O Gaiato da Boca Maldita pensou um décimo de segundo e chegou à conclusão que, se 80% dos jornalistas são de esquerda, na Gazetona a minoria de alguma forma ganha as discussões e publica sempre o que agrada a livre expressão da direita.  

16:44Sensacionalista

Jair Bolsonaro fez o decente e decretou luto de três dias pela morte da Rainha Elizabeth II, mas uma nota enviada ao novo Rei da Inglaterra chocou diplomatas: “Tudo well que you também tem uma princess, but você é unbroxable?”

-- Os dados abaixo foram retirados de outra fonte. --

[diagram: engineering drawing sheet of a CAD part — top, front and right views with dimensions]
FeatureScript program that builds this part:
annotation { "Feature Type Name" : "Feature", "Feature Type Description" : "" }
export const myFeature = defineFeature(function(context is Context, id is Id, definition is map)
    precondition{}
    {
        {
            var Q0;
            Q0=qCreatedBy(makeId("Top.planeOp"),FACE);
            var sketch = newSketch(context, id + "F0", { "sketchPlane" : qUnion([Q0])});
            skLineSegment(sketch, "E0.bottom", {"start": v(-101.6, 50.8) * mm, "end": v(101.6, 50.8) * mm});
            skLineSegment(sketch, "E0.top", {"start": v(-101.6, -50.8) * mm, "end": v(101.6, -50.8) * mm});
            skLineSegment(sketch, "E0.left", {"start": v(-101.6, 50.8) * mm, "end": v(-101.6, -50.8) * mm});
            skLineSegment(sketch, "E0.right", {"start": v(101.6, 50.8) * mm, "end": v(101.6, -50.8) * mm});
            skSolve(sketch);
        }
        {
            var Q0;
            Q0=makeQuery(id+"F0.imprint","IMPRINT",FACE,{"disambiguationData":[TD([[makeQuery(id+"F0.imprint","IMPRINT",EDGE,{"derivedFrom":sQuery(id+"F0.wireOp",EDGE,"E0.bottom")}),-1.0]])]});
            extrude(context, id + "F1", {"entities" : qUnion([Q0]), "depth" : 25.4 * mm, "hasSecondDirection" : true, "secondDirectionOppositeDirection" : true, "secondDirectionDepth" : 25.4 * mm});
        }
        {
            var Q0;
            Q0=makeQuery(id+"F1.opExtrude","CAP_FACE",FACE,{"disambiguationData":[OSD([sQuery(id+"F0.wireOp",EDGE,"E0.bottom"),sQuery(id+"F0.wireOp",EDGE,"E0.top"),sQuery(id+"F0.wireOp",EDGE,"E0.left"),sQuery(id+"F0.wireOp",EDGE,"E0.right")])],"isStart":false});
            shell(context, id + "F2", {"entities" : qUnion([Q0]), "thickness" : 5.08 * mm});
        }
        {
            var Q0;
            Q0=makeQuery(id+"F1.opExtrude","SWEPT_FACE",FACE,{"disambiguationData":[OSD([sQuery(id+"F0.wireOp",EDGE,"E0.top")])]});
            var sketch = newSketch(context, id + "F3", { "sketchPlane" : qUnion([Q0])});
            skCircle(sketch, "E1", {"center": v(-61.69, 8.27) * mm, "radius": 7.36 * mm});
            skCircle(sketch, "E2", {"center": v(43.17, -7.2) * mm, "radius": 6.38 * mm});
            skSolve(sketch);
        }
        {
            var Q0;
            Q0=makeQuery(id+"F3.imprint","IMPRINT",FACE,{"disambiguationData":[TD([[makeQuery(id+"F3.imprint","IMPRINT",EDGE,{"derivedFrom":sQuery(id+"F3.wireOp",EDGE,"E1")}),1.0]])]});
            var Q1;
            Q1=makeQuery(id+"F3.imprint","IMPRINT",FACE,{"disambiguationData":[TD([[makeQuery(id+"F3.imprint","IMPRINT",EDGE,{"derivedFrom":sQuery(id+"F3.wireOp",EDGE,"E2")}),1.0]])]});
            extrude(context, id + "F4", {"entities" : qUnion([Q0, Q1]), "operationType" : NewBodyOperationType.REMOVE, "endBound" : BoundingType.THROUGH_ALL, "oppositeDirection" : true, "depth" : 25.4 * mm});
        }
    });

Bolsonaro também escreveu: “Camilla vai will be rainha consorte? Ela é rainha com azar de have casado com you! Hahaha”. Uma curiosidade: como começou a trabalhar agora, se fosse brasileiro Rei Charles III só poderia se aposentar aos 108 anos de idade.

16:29A marca no boné

Não demorou nada. Em Londrina já acharam uma foto de Henrique Souza, chefe da torcida orginizada Falange Azul, que se envolveu no tumulto e agressões a correligionários do deputado federal bolsonarista Filipe Barros, com um bonè do Lula. Pode ser tudo. Pode ser nada. Isso é política! Isso sé campanha!